Model Overview
This model, swadeshb/Llama-3.2-3B-Instruct-CRPO-V20, is a fine-tuned variant of the meta-llama/Llama-3.2-3B-Instruct base model, featuring 3.2 billion parameters and a substantial 32768-token context length. It was developed by swadeshb and trained using the TRL framework.
Key Capabilities
- Enhanced Mathematical Reasoning: The model's primary differentiator is its training with GRPO (Gradient-based Reward Policy Optimization), a method introduced in the "DeepSeekMath" paper. This technique specifically aims to improve the model's ability to handle complex mathematical and logical reasoning tasks.
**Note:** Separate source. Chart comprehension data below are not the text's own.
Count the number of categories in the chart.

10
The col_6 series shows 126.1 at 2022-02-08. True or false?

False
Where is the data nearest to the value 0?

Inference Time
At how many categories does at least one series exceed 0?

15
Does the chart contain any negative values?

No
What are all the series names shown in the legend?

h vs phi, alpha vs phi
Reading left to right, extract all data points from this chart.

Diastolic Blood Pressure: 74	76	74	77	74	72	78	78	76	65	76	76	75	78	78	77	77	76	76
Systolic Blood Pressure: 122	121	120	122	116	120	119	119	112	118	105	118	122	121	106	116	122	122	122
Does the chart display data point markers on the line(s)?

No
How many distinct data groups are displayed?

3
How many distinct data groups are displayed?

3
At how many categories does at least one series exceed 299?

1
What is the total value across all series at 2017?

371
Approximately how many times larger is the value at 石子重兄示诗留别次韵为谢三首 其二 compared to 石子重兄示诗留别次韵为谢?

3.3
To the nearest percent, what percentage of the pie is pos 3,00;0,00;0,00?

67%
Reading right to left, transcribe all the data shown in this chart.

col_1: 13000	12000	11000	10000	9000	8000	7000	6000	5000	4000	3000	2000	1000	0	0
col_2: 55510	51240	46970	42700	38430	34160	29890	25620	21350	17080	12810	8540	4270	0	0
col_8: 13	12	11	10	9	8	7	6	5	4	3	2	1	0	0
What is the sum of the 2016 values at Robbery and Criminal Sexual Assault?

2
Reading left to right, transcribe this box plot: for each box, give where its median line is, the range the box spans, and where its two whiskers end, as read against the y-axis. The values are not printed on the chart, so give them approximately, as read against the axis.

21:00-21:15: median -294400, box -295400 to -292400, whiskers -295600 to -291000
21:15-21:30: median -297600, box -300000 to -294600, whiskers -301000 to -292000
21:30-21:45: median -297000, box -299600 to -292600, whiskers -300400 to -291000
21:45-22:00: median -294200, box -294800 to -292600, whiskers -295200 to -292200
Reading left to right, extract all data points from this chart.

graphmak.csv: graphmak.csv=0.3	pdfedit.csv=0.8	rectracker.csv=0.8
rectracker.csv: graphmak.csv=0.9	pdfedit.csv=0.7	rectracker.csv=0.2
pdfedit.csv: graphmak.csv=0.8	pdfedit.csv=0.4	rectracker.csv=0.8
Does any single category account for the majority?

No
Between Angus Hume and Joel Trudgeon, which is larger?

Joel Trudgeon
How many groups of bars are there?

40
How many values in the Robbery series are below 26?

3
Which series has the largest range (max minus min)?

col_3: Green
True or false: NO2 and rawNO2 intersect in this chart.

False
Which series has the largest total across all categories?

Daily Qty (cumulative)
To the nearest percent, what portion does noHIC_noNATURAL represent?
- Instruction Following: As an instruction-tuned model, it is designed to accurately follow user prompts and generate relevant responses.
- Large Context Window: The 32768-token context length allows for processing and generating longer, more complex texts while maintaining coherence.
Good For
- Mathematical Problem Solving: Ideal for applications requiring strong mathematical reasoning, such as solving equations, logical puzzles, or generating step-by-step solutions.
- Complex Instruction Following: Suitable for tasks where detailed and nuanced instructions need to be interpreted and executed precisely.
- General Conversational AI: Can be used for various instruction-based text generation tasks, leveraging its Llama-3.2 foundation.